Task directions –
Copy out every line of the data exactly.

Dataset section –
:::::

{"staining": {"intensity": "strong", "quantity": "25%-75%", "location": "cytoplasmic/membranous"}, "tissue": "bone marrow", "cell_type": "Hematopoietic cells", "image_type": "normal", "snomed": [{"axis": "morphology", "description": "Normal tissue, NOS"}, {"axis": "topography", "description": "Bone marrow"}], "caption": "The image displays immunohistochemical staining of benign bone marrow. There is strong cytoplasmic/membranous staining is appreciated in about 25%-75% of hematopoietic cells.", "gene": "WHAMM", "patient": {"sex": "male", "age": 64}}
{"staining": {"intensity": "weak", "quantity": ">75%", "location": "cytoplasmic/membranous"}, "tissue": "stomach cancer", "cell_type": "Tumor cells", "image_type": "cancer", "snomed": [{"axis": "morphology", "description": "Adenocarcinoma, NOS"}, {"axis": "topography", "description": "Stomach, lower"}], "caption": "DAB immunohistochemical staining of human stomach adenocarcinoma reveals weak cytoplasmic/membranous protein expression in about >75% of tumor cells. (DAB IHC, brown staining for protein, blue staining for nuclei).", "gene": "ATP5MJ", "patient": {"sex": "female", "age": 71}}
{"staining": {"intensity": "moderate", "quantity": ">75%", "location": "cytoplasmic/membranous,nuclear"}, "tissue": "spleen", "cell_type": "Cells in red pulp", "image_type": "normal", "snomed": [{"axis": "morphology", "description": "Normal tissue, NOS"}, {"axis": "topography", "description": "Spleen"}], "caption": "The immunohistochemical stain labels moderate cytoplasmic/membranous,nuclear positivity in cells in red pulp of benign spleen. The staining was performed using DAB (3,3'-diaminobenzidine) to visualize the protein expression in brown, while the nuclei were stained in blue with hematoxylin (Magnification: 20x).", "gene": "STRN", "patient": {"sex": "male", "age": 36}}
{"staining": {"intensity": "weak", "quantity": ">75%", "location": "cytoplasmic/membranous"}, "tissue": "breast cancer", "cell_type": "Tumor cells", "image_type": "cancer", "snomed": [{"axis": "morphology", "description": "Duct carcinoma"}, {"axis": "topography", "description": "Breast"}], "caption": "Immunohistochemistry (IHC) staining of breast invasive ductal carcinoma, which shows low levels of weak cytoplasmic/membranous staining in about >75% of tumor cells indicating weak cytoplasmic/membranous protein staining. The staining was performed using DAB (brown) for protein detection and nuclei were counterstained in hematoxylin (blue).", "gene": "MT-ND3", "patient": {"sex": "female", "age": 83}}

:::::

Solution to the exercise –
{"staining": {"intensity": "strong", "quantity": "25%-75%", "location": "cytoplasmic/membranous"}, "tissue": "bone marrow", "cell_type": "Hematopoietic cells", "image_type": "normal", "snomed": [{"axis": "morphology", "description": "Normal tissue, NOS"}, {"axis": "topography", "description": "Bone marrow"}], "caption": "The image displays immunohistochemical staining of benign bone marrow. There is strong cytoplasmic/membranous staining is appreciated in about 25%-75% of hematopoietic cells.", "gene": "WHAMM", "patient": {"sex": "male", "age": 64}}
{"staining": {"intensity": "weak", "quantity": ">75%", "location": "cytoplasmic/membranous"}, "tissue": "stomach cancer", "cell_type": "Tumor cells", "image_type": "cancer", "snomed": [{"axis": "morphology", "description": "Adenocarcinoma, NOS"}, {"axis": "topography", "description": "Stomach, lower"}], "caption": "DAB immunohistochemical staining of human stomach adenocarcinoma reveals weak cytoplasmic/membranous protein expression in about >75% of tumor cells. (DAB IHC, brown staining for protein, blue staining for nuclei).", "gene": "ATP5MJ", "patient": {"sex": "female", "age": 71}}
{"staining": {"intensity": "moderate", "quantity": ">75%", "location": "cytoplasmic/membranous,nuclear"}, "tissue": "spleen", "cell_type": "Cells in red pulp", "image_type": "normal", "snomed": [{"axis": "morphology", "description": "Normal tissue, NOS"}, {"axis": "topography", "description": "Spleen"}], "caption": "The immunohistochemical stain labels moderate cytoplasmic/membranous,nuclear positivity in cells in red pulp of benign spleen. The staining was performed using DAB (3,3'-diaminobenzidine) to visualize the protein expression in brown, while the nuclei were stained in blue with hematoxylin (Magnification: 20x).", "gene": "STRN", "patient": {"sex": "male", "age": 36}}
{"staining": {"intensity": "weak", "quantity": ">75%", "location": "cytoplasmic/membranous"}, "tissue": "breast cancer", "cell_type": "Tumor cells", "image_type": "cancer", "snomed": [{"axis": "morphology", "description": "Duct carcinoma"}, {"axis": "topography", "description": "Breast"}], "caption": "Immunohistochemistry (IHC) staining of breast invasive ductal carcinoma, which shows low levels of weak cytoplasmic/membranous staining in about >75% of tumor cells indicating weak cytoplasmic/membranous protein staining. The staining was performed using DAB (brown) for protein detection and nuclei were counterstained in hematoxylin (blue).", "gene": "MT-ND3", "patient": {"sex": "female", "age": 83}}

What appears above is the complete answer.